# [TASK REQUIREMENTS]
Once you have read the listing, print all of it word for word.

# [RECORDS SUPPLIED]
•••
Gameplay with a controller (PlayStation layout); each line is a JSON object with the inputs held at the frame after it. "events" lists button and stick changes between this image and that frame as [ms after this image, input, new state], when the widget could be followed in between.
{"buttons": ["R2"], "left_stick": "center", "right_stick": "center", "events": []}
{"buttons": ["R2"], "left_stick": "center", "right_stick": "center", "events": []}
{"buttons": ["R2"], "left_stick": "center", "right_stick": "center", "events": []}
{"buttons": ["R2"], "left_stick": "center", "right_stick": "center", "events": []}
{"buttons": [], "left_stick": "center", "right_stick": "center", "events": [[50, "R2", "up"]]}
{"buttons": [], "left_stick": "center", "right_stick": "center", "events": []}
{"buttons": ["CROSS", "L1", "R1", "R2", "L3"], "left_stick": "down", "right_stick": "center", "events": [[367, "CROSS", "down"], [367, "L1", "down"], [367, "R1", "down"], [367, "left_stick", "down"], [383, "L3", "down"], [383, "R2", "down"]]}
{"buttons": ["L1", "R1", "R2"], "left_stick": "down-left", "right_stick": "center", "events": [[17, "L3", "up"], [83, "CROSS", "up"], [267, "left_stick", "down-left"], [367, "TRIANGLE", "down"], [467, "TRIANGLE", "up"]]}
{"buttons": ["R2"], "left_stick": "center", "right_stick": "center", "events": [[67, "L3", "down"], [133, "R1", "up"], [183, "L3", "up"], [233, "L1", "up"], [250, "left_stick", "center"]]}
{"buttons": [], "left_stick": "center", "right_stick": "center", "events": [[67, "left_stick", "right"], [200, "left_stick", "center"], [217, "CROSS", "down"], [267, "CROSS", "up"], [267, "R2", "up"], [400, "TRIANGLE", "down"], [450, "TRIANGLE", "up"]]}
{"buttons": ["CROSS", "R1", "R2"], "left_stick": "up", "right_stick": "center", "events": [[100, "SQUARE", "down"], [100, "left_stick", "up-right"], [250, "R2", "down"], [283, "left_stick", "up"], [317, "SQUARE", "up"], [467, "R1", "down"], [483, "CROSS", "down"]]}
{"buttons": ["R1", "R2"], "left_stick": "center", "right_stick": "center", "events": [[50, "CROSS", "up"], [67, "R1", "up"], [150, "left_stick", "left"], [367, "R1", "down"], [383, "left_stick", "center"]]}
•••
# [YOUR SOLUTION]
Gameplay with a controller (PlayStation layout); each line is a JSON object with the inputs held at the frame after it. "events" lists button and stick changes between this image and that frame as [ms after this image, input, new state], when the widget could be followed in between.
{"buttons": ["R2"], "left_stick": "center", "right_stick": "center", "events": []}
{"buttons": ["R2"], "left_stick": "center", "right_stick": "center", "events": []}
{"buttons": ["R2"], "left_stick": "center", "right_stick": "center", "events": []}
{"buttons": ["R2"], "left_stick": "center", "right_stick": "center", "events": []}
{"buttons": [], "left_stick": "center", "right_stick": "center", "events": [[50, "R2", "up"]]}
{"buttons": [], "left_stick": "center", "right_stick": "center", "events": []}
{"buttons": ["CROSS", "L1", "R1", "R2", "L3"], "left_stick": "down", "right_stick": "center", "events": [[367, "CROSS", "down"], [367, "L1", "down"], [367, "R1", "down"], [367, "left_stick", "down"], [383, "L3", "down"], [383, "R2", "down"]]}
{"buttons": ["L1", "R1", "R2"], "left_stick": "down-left", "right_stick": "center", "events": [[17, "L3", "up"], [83, "CROSS", "up"], [267, "left_stick", "down-left"], [367, "TRIANGLE", "down"], [467, "TRIANGLE", "up"]]}
{"buttons": ["R2"], "left_stick": "center", "right_stick": "center", "events": [[67, "L3", "down"], [133, "R1", "up"], [183, "L3", "up"], [233, "L1", "up"], [250, "left_stick", "center"]]}
{"buttons": [], "left_stick": "center", "right_stick": "center", "events": [[67, "left_stick", "right"], [200, "left_stick", "center"], [217, "CROSS", "down"], [267, "CROSS", "up"], [267, "R2", "up"], [400, "TRIANGLE", "down"], [450, "TRIANGLE", "up"]]}
{"buttons": ["CROSS", "R1", "R2"], "left_stick": "up", "right_stick": "center", "events": [[100, "SQUARE", "down"], [100, "left_stick", "up-right"], [250, "R2", "down"], [283, "left_stick", "up"], [317, "SQUARE", "up"], [467, "R1", "down"], [483, "CROSS", "down"]]}
{"buttons": ["R1", "R2"], "left_stick": "center", "right_stick": "center", "events": [[50, "CROSS", "up"], [67, "R1", "up"], [150, "left_stick", "left"], [367, "R1", "down"], [383, "left_stick", "center"]]}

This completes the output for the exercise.